The study participants used a measuring device called the Geneva Emotion Wheel, which is available in 40 different languages, to indicate the degree to which they associate a feeling of joy with the color yellow. They reported the intensity of their association on a 6-point scale that ranged from 0 (no association at all) to 5 (a strong link between yellow and joy).

Jonauskaite and Mohr also collected three climate-related pieces of information about each of the 55 countries represented in the study. To measure sunshine, they calculated the proportion of daylight hours (over the past few years) that were sunny. To measure latitude, they calculated the distance from the equator to the country’s geographic center. (Did you know that the geographic center of the 48 contiguous United States is near the town of Lebanon, Kansas?) To measure precipitation, they recorded the country’s annual rainfall (in millimeters) across several years.

The researchers discovered that about half (48%) of the participants in their study associated yellow with joy. More importantly, they observed that different nations had hugely different rates. In Egypt, only 6% of participants associated yellow with joy. In Finland, a whopping 88% of participants associated yellow with joy!

When Jonauskaite and Mohr analyzed the three climate factors, they discovered that participants rated yellow as more joyful if they lived in a rainy country further from the equator. Participants rated yellow as less joyful or not joyful at all if they lived in a sunny country closer to the equator. 

Specifically, people living in North Africa (Algeria and Egypt) and the Middle East (Saudi Arabia and Iran) were unlikely to associate yellow with joy. These people live in relatively dry countries that have many sunny days. In contrast, people living in Nordic European countries (Estonia, Finland, Iceland, Norway, and Sweden) were very likely to associate yellow with joy. These people live in relatively wet countries that have many cloudy days. To them, the yellow sun is a joyful, precious commodity.

To be sure, there were exceptions to the overall pattern. Australia is a dry, sun-drenched country (a sunburnt country, say many Aussies) located near the equator, yet almost two-thirds of Australians in the study said they associate yellow with a feeling of joy. (Most Australians live near the coast. Perhaps they associate the sun with swimming, surfing, and beach volleyball.)

Most researchers who investigate color-emotion associations attribute specific pairings to cultural and linguistic factors. Jonauskaite and Mohr’s findings suggest that climate and geography may also play a role. If that’s the case, what is the exact mechanism by which climate and geography exert their influence?

In their article in the Journal of Environmental Psychology, Jonauskaite and Mohr discuss several possibilities. Perhaps the sun’s yellow color is associated with feelings of joy because sunlight warms the skin, makes colors more vibrant, and turns seeds into flowers. Maybe yellow is the color of joy because people often do joyful things (like play games and have picnics) when they are outdoors on a sunny day.

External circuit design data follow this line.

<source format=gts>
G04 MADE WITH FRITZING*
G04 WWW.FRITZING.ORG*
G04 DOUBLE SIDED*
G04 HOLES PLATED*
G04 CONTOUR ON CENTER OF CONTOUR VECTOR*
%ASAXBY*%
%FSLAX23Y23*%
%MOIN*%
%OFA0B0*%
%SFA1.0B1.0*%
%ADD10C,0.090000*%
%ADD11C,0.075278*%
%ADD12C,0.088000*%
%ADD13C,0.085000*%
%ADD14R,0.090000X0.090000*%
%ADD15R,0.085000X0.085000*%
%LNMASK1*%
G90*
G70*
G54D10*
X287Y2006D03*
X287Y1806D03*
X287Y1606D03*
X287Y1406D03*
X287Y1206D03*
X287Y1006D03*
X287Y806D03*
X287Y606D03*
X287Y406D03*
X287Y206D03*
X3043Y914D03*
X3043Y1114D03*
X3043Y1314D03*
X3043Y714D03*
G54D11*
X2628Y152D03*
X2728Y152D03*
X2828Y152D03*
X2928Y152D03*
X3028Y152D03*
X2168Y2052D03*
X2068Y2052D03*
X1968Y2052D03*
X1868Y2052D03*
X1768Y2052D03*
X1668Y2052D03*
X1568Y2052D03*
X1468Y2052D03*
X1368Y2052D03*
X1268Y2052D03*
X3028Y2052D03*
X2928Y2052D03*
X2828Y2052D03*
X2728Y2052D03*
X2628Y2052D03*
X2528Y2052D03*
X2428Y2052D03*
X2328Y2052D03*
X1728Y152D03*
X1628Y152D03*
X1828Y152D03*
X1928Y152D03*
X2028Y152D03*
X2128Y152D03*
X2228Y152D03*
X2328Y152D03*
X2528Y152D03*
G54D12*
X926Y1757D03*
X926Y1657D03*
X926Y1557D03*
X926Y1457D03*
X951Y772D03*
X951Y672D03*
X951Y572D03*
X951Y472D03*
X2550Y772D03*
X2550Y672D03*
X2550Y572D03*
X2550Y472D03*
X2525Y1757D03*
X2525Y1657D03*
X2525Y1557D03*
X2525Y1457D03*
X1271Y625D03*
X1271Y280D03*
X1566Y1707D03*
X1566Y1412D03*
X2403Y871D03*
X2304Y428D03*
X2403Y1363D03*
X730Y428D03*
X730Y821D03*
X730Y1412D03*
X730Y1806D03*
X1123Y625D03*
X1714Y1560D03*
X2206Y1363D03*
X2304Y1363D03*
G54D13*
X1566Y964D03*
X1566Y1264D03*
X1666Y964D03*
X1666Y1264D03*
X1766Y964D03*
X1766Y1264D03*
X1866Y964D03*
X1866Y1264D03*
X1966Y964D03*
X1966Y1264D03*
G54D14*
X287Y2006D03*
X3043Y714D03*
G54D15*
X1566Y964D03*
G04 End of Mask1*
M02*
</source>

These mechanisms may operate everywhere, but they are probably more salient (more noticeable and important) in places that are often cloudy and cold. In these places—Northern Europe, for instance—“the sun is fun” because people make an effort to do fun things when the sun is shining, which isn’t often.

In places that are usually hot and dry, like North Africa and the Middle East, the sun is less fun. I grew up in the San Joaquin Valley of California, surrounded by mile after mile of flat, semi-arid desert. Summers were hot, sunny, and dry. My family couldn't afford air conditioning. If someone had asked me to name the color of joy, I would have said blue, the color of swimming pools.


Jonauskaite, D., Abdel-Khalek, A. M., Abu-Akel, A., Al-Rasheed, A. S., Antonietti, J. P., Ásgeirsson, Á. G., ... & Mohr, C. (2019). The sun is no fun without rain: Physical environments affect how we feel about yellow across 55 countries. Journal of Environmental Psychology66, 101350.

Jonauskaite, D., and 35 others. (2020). Universal patterns in color-emotion associations are further shaped by linguistic and geographic proximity. Psychological Science, 31, 1245-1260.